Newb here. Probably getting a Trek 2200 but just had a quick question. The picture on the Trek site, when you enlarge it, clearly says on the seat stays OCLV. However the specs say that it is TCT carbon. Which is it? Also what is the difference between the two--is OCLV that much better than TCT and why? One more...does anyone know when Trek will be releasing the 2200 with 10-speed Ultegra? Thanks in advance

http://www2.trekbikes.com/bikes/bike.php?bikeid=1446000&f=3


----------



## wim (Feb 28, 2005)

*Asian Carbon.*

The bike photo on the web site apparently is a bit behind the times - see below article from _Plastics News.com/China._ I don't think it matters much whether you're straddling OCLV or TCT, especially if the only carbon is the seat stay. Most people, myself included, can't even tell the difference in ride between a carbon- or aluminum seat stay bike. Don't know about 10-speed.

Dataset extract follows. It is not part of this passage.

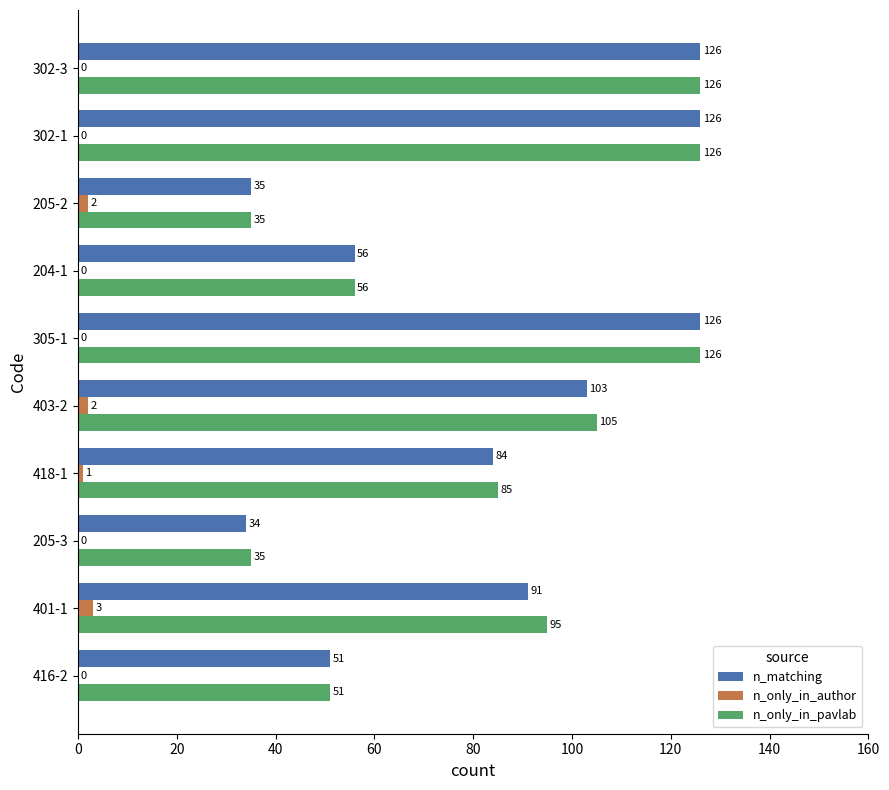

Between 418-1 and 403-2, which series saw the biggest shift?

n_only_in_pavlab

*Trek to make racing-style bicycle in Asia*
PLASTICS NEWS REPORT

WATERLOO, WISCONSIN (August 30, 2005) — Waterloo-based Trek Bicycle Corp. is about to make carbon fiber more affordable for recreational cyclists.

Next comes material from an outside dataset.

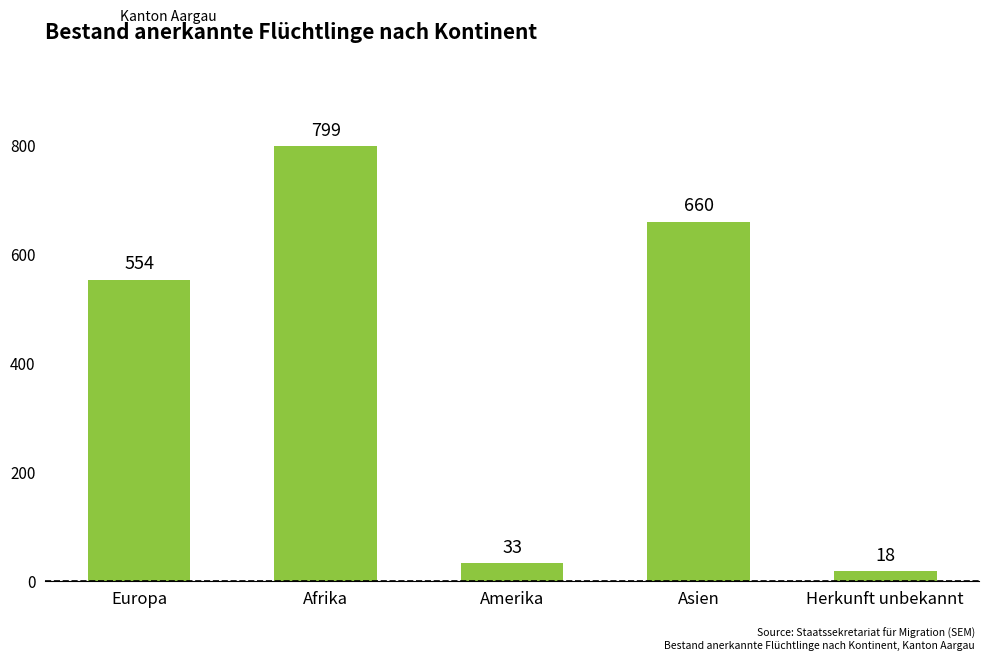

Which has a higher value, Asien or Afrika?

Afrika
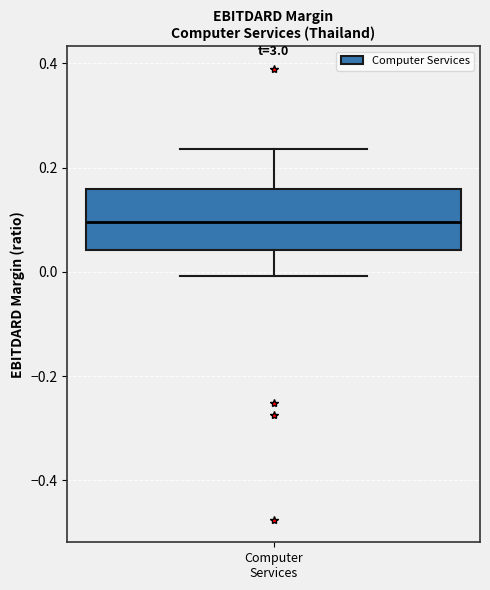

Read this box plot against the y-axis: the position of the median line, the range covered by the box, and the ends of both whiskers. The values are not printed on the chart, so give them approximately, as read against the axis.

median 0.10, box 0.04 to 0.16, whiskers 0.00 to 0.24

The company already has a proprietary line of carbon fiber bicycles it makes in the United States under the OCLV brand name, including handmade bikes ridden by Tour de France winner Lance Armstrong and his teammates.

But the company realized while many riders may desire the low weight and high-end designs of those bikes, they simply cannot afford to pay $4,000 (RMB 32,390) for a midlevel bicycle in the OCLV line.

So, later this year, the company will introduce the Trek Carbon Technology line, taking advantage of production capabilities in Asia to make carbon-fiber bike frames at a lower cost point, said Michael Sagan, senior designer and technology principal for Trek’s Advanced Concept Group.

“We’re not all racers, but we’re really talking about the experience here,” Sagan said. “People want the experience of carbon fiber, but not all of the expense.”

Sagan declined to identify the Asian suppliers that will produce what he called “entry level” carbon fiber TCT bicycles.


----------



## pktrekguy (Nov 4, 2005)

TCT refers to Asian made carbon bikes. The 2200 is indeed a US made bike. It is equipped with an OCLV rear end, not a TCT rear end. 



waterloo said:


> Newb here. Probably getting a Trek 2200 but just had a quick question. The picture on the Trek site, when you enlarge it, clearly says on the seat stays OCLV. However the specs say that it is TCT carbon. Which is it? Also what is the difference between the two--is OCLV that much better than TCT and why? One more...does anyone know when Trek will be releasing the 2200 with 10-speed Ultegra? Thanks in advance
> 
> http://www2.trekbikes.com/bikes/bike.php?bikeid=1446000&f=3


----------



## waterloo (Nov 8, 2005)

pktrekguy said:


> TCT refers to Asian made carbon bikes. The 2200 is indeed a US made bike. It is equipped with an OCLV rear end, not a TCT rear end.


So it is just an error on the Trek website, listing the rear end as TCT?


----------



## pktrekguy (Nov 4, 2005)

waterloo said:


> So it is just an error on the Trek website, listing the rear end as TCT?



Yes, it is an error on the website.


----------